This article introduces the development journey and key information of Zhihe, a legal tech firm with 12 years of industry focus that recently secured tens of millions of RMB in Series A funding amid the generative AI boom. Key takeaways are as follows:

1. Core background: Founded in 2014 by Hong Zuyun, a seasoned legal practitioner with nearly a decade of industry experience, Zhihe was launched to address the supply-demand mismatch in China’s legal services market. Current industry data shows 98% of Chinese enterprises do not retain full-time in-house legal counsel, and Supreme People’s Court data indicates 78% of individual litigants in first-instance court cases proceed without legal representation. A large number of small and medium-sized entities lack access to affordable, ongoing legal services.

2. Development path and current status: Zhihe did not rush to develop AI in its early stages. Instead, it started with legal media, industry events and lawyer training to build its user base, map out use cases, and accumulate industry expertise. It only shifted to AI R&D after large language models became widely available. Currently, Zhihe’s AI product has nearly 3,000 daily active users, with 120,000 to 150,000 usage sessions per day on average.

3. Key takeaway: For vertical sector startups in the generative AI era, deep industry expertise and accumulated domain knowledge create stronger long-term competitive moats than chasing cutting-edge technical specifications alone.

This article offers actionable insights for brands looking to enter the legal tech space, as outlined below:

1. Consumer trend and demand insight: China’s professional legal services market faces a clear supply-demand mismatch. A large volume of small and medium-sized enterprises (SMEs) and individual users have recurring legal needs but cannot afford the cost of traditional high-end legal services. There is a huge unmet market gap for affordable, accessible routine legal services targeting small and medium-sized entities, which brands can target as a large long-tail market when expanding into this sector.
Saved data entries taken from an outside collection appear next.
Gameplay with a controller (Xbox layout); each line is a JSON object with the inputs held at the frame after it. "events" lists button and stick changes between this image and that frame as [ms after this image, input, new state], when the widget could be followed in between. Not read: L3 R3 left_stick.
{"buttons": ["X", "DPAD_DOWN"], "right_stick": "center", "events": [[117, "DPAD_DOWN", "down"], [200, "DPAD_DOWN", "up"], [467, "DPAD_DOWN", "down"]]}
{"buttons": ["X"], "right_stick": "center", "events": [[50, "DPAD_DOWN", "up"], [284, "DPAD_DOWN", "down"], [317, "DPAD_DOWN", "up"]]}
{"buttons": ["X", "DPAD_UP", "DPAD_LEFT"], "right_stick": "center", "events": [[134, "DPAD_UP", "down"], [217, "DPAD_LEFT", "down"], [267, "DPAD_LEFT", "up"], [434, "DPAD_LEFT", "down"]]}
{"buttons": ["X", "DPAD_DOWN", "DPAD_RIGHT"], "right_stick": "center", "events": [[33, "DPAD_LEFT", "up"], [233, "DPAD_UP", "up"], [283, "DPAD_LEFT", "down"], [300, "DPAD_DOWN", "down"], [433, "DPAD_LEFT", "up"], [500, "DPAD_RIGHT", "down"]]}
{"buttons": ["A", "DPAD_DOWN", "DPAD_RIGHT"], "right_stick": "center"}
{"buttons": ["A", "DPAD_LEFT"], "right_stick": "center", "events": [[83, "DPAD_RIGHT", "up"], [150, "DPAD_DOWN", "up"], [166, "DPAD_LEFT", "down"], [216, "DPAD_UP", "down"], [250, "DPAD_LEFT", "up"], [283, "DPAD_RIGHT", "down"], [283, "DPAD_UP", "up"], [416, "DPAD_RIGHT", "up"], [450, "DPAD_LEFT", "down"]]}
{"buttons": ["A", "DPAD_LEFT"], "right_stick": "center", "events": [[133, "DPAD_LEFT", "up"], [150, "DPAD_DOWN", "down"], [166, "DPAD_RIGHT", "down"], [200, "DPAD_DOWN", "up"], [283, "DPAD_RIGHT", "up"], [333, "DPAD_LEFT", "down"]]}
2. Product development reference: Instead of blindly chasing technology hype, Zhihe prioritized deep industry immersion to map user needs and build domain expertise before rolling out AI-powered products. This approach avoids the pitfall of building technology disconnected from real market needs, making it a more reliable path for brands developing new products.

3. Building long-term brand value: As generative AI technology becomes increasingly commoditized, a brand’s true competitive moat lies in its long-built user base and deep understanding of industry use cases. This long-term value is widely recognized by both investors and the market, and serves as a valuable lesson for brands.

This article provides key insights for sellers operating in legal services or AI-related sectors, covering market opportunities, actionable experience and risk warnings:

1. Market opportunity and shifting demand: There is a massive unmet gap in China’s legal services market: 98% of SMEs do not retain permanent legal counsel, and a large share of individual users also lack access to routine legal services. Large language models have lowered the barrier to scaling legal capabilities, making lightweight, low-cost legal services for small and medium-sized entities a new growth market that aligns with SMEs’ growing demand for operational risk management.

2. Actionable development lessons: Avoid blindly chasing hype. First build industry depth, user base and domain resources before integrating new technology to build sustainable competitive advantage. Sellers can adopt Zhihe’s "AI agent + lawyer" hybrid service model, which combines AI’s low-cost advantage with human lawyers’ professional expertise to effectively serve long-tail demand.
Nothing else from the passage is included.